Heureux les Suédois et les Danois qui se permettent de produire un film aussi original. Différent. Ailleurs. Tandis que nous autres, misérables français, nous nous rengorgeons et coqueriquons devant notre exception culturelle, (un tiers d'oeuvres bien pensantes, destinées à mettre en valeur des "minorités visibles" à qui personne de sensé ne veut par ailleurs de mal, deux tiers de comédies égrillardes et grossières); heureux êtes vous, Ali Abbasi, Iranien accueilli pour vos études par la Suède puis le Danemark.... Plutôt que de donner des conseils au monde entier, peut être la France pourrait elle accueillir un peu plus de talents venus d'ailleurs?
C'est quoi, ce film? Bon, un film fantastique, il faut le reconnaître: nous y sommes dans la deuxième partie de l'oeuvre.

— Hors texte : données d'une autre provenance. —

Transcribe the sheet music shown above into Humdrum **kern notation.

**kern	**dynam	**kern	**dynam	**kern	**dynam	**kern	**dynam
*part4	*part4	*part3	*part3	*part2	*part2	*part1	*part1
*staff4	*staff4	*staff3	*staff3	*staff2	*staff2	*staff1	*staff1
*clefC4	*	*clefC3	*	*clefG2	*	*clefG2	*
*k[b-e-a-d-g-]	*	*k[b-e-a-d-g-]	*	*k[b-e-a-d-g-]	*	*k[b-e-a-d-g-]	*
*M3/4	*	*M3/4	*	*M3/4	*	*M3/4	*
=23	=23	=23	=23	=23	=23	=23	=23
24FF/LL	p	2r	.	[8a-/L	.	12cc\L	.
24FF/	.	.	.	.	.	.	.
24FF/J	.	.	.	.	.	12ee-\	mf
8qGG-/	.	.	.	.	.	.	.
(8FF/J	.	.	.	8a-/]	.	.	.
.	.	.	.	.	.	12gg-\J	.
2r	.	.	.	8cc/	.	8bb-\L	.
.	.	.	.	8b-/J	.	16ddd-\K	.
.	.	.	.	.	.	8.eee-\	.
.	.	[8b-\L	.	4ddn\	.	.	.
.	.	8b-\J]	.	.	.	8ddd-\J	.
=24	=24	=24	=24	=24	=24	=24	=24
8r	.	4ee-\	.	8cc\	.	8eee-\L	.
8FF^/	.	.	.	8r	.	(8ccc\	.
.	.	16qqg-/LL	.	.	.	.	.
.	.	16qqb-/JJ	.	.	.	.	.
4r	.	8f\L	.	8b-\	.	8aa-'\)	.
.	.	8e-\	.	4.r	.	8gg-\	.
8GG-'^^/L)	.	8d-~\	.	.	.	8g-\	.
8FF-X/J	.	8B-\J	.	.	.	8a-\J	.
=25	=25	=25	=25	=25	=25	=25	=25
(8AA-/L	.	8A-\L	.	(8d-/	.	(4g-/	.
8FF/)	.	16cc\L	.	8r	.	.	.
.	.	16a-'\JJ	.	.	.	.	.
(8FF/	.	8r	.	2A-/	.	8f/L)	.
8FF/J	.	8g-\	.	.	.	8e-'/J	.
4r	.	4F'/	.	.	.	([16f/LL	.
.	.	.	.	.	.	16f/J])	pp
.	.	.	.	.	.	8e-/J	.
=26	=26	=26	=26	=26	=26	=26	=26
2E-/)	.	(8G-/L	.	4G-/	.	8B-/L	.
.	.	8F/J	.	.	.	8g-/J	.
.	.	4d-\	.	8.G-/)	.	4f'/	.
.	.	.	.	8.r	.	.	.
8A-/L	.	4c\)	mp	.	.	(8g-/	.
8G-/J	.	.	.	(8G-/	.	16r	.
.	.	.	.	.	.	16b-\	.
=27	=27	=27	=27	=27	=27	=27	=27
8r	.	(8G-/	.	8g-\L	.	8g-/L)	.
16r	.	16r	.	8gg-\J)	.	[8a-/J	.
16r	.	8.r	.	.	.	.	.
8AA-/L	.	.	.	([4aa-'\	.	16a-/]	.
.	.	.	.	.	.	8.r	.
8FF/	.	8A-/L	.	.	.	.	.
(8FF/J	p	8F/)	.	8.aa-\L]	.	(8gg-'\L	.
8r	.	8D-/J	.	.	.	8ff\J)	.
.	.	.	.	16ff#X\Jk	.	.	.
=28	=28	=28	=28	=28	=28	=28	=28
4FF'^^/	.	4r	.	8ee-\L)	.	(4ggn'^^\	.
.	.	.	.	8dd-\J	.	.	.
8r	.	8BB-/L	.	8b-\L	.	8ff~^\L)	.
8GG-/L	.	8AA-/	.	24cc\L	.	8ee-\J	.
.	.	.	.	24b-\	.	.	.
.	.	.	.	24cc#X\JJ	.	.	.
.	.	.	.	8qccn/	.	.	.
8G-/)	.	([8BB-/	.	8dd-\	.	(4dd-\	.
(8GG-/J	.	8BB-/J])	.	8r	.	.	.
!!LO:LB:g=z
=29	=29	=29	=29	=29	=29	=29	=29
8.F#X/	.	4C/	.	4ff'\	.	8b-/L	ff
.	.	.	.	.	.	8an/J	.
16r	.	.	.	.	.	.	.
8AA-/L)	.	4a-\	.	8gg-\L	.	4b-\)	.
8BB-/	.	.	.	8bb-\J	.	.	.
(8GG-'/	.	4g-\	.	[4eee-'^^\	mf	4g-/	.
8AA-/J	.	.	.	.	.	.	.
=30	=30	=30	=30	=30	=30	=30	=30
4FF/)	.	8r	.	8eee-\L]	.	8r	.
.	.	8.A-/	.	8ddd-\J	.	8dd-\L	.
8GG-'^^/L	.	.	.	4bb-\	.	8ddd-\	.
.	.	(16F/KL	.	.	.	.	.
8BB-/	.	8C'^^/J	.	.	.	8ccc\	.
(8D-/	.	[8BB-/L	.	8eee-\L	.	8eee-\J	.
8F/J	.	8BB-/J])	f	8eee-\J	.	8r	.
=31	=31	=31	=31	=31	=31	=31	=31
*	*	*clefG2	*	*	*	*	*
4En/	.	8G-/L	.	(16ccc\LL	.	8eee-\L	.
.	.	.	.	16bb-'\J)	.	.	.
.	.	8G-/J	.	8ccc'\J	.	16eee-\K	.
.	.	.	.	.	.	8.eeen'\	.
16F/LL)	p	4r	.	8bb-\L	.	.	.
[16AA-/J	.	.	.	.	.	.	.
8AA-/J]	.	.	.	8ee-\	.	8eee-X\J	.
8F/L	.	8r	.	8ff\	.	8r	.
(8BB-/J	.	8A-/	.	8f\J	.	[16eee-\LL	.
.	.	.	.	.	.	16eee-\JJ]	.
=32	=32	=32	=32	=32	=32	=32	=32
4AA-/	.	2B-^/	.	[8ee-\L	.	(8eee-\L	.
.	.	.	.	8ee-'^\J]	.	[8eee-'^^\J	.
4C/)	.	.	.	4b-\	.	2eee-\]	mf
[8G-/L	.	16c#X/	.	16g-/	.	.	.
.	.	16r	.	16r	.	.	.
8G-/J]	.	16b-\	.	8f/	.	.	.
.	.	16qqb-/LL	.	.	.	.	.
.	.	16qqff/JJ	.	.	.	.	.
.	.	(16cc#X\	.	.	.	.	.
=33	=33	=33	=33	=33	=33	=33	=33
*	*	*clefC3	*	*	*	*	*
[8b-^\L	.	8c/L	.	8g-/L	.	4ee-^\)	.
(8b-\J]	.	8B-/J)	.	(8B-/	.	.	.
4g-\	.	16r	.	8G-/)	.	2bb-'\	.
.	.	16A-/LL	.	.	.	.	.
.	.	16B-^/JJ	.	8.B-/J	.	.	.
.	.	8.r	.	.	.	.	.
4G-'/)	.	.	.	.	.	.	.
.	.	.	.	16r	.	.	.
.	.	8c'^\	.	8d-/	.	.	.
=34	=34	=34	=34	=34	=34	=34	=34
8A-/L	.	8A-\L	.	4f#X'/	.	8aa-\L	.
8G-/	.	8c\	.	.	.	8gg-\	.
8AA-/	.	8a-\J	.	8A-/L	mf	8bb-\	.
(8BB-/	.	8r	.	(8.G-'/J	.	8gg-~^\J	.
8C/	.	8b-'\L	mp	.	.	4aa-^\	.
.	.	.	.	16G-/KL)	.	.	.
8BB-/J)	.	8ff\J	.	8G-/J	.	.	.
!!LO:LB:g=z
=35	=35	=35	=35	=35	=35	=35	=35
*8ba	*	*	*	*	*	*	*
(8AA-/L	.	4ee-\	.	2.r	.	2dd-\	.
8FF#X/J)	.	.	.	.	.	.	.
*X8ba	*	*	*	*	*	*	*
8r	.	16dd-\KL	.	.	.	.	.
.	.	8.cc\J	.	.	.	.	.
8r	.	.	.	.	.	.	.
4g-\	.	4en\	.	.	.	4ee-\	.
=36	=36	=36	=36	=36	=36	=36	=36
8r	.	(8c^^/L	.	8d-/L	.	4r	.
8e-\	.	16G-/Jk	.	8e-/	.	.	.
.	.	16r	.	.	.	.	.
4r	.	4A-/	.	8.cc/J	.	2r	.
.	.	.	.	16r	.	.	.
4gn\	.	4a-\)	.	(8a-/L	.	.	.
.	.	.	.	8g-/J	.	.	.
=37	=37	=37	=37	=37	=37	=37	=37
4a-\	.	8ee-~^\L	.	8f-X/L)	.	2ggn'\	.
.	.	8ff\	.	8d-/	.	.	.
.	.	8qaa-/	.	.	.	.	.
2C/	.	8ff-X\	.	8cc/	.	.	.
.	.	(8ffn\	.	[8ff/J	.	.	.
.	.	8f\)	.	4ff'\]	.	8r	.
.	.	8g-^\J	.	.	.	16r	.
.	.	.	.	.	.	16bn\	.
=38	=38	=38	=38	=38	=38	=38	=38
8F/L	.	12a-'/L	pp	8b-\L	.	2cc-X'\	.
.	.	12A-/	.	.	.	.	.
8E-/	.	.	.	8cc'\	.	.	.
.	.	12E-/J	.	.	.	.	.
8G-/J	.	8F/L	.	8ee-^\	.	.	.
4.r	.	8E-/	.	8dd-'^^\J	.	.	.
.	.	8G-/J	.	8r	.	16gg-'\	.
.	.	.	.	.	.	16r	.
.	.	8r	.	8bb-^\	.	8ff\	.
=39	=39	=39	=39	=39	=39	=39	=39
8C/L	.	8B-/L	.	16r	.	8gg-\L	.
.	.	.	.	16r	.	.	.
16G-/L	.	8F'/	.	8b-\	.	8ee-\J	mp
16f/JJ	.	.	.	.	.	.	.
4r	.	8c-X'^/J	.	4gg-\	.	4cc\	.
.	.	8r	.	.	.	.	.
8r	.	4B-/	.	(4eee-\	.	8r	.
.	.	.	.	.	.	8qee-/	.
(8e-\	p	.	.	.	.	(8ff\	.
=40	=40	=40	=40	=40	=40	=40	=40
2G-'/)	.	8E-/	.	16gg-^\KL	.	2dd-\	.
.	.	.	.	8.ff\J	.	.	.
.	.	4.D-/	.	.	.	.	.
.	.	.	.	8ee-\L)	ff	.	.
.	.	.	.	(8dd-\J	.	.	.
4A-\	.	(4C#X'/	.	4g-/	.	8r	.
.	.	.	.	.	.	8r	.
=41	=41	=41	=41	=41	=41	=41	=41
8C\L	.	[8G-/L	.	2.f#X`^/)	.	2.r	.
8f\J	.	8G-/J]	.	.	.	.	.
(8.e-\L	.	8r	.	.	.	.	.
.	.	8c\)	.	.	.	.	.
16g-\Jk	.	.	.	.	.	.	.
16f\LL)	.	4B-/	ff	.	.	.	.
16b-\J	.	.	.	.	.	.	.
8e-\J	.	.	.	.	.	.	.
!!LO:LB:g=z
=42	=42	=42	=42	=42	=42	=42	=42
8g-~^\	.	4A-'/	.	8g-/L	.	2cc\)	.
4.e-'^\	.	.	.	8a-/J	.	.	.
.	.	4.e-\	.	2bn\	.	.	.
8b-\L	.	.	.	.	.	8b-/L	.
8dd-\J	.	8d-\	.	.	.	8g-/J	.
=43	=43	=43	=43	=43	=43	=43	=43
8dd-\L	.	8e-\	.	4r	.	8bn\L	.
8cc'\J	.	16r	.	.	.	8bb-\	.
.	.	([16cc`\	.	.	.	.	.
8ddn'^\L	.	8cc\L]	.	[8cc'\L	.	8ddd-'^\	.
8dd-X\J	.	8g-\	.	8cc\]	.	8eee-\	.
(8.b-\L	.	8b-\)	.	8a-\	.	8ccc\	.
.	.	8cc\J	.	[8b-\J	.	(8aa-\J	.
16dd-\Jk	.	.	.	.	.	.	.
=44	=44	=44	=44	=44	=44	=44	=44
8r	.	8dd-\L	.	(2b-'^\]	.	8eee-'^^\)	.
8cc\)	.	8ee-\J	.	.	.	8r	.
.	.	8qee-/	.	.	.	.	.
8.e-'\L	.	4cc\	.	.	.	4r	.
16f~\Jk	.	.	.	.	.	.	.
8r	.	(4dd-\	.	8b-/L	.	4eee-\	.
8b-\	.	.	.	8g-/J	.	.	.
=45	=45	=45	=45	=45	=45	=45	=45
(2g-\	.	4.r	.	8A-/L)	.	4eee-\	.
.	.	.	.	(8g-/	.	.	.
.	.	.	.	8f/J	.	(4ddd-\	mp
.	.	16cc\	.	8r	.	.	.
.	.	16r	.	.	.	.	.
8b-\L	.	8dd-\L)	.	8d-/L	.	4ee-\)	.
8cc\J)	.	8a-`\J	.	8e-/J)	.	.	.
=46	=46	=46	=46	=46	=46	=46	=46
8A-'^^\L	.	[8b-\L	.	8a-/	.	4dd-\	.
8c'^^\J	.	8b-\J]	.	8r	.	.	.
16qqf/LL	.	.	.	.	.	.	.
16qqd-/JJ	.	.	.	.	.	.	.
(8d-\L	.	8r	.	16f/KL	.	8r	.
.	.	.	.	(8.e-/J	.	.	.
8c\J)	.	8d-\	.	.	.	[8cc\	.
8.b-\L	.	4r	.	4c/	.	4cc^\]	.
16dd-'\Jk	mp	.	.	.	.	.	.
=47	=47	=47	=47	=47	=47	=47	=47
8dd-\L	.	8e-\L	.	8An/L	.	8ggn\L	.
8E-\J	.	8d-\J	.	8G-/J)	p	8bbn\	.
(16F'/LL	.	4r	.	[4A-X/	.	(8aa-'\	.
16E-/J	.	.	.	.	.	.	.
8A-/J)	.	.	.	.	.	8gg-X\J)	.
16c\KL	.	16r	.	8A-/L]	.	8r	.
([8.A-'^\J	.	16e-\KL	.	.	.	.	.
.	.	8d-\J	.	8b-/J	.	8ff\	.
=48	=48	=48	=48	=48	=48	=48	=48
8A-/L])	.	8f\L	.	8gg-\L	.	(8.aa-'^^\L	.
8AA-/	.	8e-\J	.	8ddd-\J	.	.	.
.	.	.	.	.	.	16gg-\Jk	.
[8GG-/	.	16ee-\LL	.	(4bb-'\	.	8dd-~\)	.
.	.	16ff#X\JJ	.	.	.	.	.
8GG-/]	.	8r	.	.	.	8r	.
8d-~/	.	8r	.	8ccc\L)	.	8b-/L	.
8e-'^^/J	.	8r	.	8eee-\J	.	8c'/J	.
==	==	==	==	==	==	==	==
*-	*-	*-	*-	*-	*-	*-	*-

Mais un film qui en dit beaucoup plus sur: la différence; l'étranger; le regard sur l'étranger (cette peur de la différence qui va conduire à le traiter de façon ignoble); ce que c'est qu'être humain, en fin de compte! que tous les films bien pensants auxquels il a été fait allusion. Et sur l'identité, surtout: non, ce qu'on est en naissant ne nous prédispose pas à être dans le camp des "bons" ou celui des "méchants".
Tina (Eva Melander) est douanier, au sein d'une douane maritime. Elle est douée d'un étrange sixième sens: elle "sent" les odeurs (peur, culpabilité....) qui montent du corps d'une personne en infraction. Ses babines frémissent..... elle ne se trompe jamais. Elle est évidemment fort appréciée, et ses supérieurs ont tendance à lui demander à en faire plus: par exemple à s'impliquer dans un trafic d'image pédo-pornographiques. A part cela, elle vit en forêt, partageant sa petite maison avec un zozo (Jörgen Thorsson) uniquement préoccupé par son élevage de Rottweilers (méchants) qu'il présente à des concours de Rottweilers (méchants). Elle a un contact étrange avec la nature, qu'elle parcourt pieds nus, de ses grands pieds de hobbit.... les élans, les renards, au lieu de s'enfuir viennent se faire caresser. Et puis, elle est laide. D'une laideur insoutenable. Avec ses petits yeux enfoncés sous des arcades sourcilières saillantes, elle ressemble plus à un pithécanthrope qu'à un humain. Et voilà que se présente quelqu'un qui lui ressemble, Vore, (Eero Milonoff).... mais qui ne transporte rien d'illicite -à part des vers de terre... Tina n'a jamais été amoureuse, d'autant qu'elle a, heu..... une particularité physique.
A voir absolument parce que c'est absolument original! A la fois intriguant, comme tous les films fantastiques bien ficelés, et humaniste, profond. Et rendons hommage aux deux acteurs qui ont su malgré leur masque de silicone (qui devait être difficilement supportable...) à donner tant de vérité à leurs personnages.